Sheldon Silver Found Guilty of Corruption—Again
Sheldon Silver was convicted last Friday of corruption charges for the second time by a federal jury in Manhattan.
The guilty verdict ended a three-year-long legal saga that began with his first federal corruption trial and conviction in November 2015, which shook up state legislators who had grown accustomed to Albany’s culture of favor-trading and influence-peddling. Then a judge sentenced Silver to 12 years in prison in May 2016. That conviction was overturned a year later because of a Supreme Court case involving Virginia Gov. Bob McDonnell, who got off scot-free in his own corruption case because of the ruling from the nation’s highest court.

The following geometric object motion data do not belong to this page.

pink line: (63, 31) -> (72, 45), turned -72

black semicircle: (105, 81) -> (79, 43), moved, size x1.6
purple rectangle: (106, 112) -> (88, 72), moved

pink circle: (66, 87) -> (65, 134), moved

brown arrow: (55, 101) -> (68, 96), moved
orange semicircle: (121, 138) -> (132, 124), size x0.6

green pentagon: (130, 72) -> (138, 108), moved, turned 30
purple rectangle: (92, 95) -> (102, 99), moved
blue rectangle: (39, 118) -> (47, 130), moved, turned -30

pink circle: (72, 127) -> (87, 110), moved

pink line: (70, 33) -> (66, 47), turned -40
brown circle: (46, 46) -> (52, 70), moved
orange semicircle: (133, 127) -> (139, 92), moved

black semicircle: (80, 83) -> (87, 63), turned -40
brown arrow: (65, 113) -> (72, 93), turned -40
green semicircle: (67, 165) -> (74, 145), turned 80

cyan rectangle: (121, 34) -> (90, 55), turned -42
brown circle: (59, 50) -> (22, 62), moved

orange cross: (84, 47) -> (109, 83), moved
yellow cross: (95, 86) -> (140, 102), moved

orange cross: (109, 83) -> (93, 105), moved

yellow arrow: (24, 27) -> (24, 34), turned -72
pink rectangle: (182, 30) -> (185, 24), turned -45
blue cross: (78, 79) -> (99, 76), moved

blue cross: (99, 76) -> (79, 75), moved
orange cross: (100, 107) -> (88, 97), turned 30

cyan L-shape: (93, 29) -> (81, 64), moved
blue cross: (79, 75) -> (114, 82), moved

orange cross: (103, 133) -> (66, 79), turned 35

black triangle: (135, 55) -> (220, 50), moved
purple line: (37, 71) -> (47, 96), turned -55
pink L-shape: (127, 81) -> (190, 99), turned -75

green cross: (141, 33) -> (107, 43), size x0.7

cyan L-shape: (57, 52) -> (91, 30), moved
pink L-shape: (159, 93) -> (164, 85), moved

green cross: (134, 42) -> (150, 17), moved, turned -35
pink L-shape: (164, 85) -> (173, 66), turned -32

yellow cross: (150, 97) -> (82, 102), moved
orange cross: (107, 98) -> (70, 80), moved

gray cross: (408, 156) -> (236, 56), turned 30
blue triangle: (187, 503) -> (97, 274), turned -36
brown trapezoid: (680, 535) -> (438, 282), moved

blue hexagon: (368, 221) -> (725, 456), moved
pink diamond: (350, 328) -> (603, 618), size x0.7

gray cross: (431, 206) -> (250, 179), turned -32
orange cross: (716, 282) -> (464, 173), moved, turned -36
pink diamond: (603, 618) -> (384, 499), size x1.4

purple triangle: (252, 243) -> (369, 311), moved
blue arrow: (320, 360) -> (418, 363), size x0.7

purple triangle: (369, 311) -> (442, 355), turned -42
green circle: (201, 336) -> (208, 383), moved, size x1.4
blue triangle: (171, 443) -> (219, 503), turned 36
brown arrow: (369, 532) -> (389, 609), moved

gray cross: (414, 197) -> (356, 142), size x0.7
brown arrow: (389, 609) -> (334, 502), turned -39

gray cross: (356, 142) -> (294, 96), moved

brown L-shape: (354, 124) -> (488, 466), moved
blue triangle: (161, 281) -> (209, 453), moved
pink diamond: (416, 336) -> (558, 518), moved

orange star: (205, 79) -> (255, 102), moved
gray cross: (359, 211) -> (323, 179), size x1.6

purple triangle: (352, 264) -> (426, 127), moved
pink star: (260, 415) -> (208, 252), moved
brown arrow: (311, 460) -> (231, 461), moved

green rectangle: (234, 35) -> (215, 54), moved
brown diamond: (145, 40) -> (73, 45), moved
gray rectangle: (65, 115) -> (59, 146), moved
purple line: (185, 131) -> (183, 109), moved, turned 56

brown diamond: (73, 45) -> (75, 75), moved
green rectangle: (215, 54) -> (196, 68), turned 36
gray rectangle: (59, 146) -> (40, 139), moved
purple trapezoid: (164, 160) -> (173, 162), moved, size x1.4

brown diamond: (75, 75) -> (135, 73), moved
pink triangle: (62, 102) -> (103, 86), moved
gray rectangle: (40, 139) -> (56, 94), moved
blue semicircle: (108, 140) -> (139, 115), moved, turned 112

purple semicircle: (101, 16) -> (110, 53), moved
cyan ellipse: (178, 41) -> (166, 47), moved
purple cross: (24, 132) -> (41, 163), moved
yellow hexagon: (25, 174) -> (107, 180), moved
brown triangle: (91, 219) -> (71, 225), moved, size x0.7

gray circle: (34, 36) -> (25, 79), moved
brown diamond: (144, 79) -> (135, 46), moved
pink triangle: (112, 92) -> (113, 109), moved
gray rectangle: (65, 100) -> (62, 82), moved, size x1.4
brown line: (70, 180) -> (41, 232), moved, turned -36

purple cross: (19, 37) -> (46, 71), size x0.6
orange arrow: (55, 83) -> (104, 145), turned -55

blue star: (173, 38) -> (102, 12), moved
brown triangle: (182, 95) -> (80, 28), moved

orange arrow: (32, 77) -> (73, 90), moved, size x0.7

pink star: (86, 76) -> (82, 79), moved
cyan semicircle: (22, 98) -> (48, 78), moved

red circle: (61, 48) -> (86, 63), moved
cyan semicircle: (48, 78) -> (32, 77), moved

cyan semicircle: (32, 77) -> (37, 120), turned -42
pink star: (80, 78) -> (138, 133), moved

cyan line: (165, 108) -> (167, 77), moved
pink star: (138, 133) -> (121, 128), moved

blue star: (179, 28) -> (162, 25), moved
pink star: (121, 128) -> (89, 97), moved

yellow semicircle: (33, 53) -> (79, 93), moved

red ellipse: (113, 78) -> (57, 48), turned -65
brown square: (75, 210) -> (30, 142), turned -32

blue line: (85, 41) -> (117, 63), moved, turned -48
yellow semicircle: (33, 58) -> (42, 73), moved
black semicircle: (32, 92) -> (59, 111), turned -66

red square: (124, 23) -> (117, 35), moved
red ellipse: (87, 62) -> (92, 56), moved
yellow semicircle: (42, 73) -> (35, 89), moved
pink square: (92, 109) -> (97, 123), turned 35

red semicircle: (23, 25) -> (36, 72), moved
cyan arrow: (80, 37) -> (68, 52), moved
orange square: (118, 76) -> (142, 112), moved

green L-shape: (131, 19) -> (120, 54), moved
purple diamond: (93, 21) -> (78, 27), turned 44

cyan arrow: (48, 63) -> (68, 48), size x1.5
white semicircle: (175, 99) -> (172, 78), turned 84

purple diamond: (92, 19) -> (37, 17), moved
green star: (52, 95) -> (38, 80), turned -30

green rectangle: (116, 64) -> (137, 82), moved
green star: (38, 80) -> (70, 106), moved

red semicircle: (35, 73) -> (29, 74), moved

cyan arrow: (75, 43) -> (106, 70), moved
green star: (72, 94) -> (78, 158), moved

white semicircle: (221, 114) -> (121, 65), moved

Then-U.S. Attorney Preet Bharara and his team of federal prosecutors built their original case against Silver on the basis that he had received $4 million in kickbacks from two law firms connected with a cancer researcher and two developers for whom Silver did legislative favors. During the two-week-long retrial, a new team of prosecutors demonstrated that Silver had performed official acts—which was what was required by the new standard set by McDonnell—in exchange for cash.
The first scheme involved Silver arranging state grants for mesothelioma doctor Robert Taub, who sent cancer patients with asbestos cases to law firm Weitz & Luxenberg. The firm gave Silver $3 million in referral fees. The second scheme involved Glenwood Management and Witkoff Group sending tax business to a law firm that also gave Silver referral fees.
Silver will be sentenced on July 13.
“I’m very confident the judicial process will play out in my favor,” Silver told reporters as he exited the courthouse, according to The New York Times. The paper noted that he’s optimistic about his chances of winning on appeal.
In a statement, U.S. Attorney Geoffrey Berman said, “As a unanimous jury found, he sold his public office for private greed.”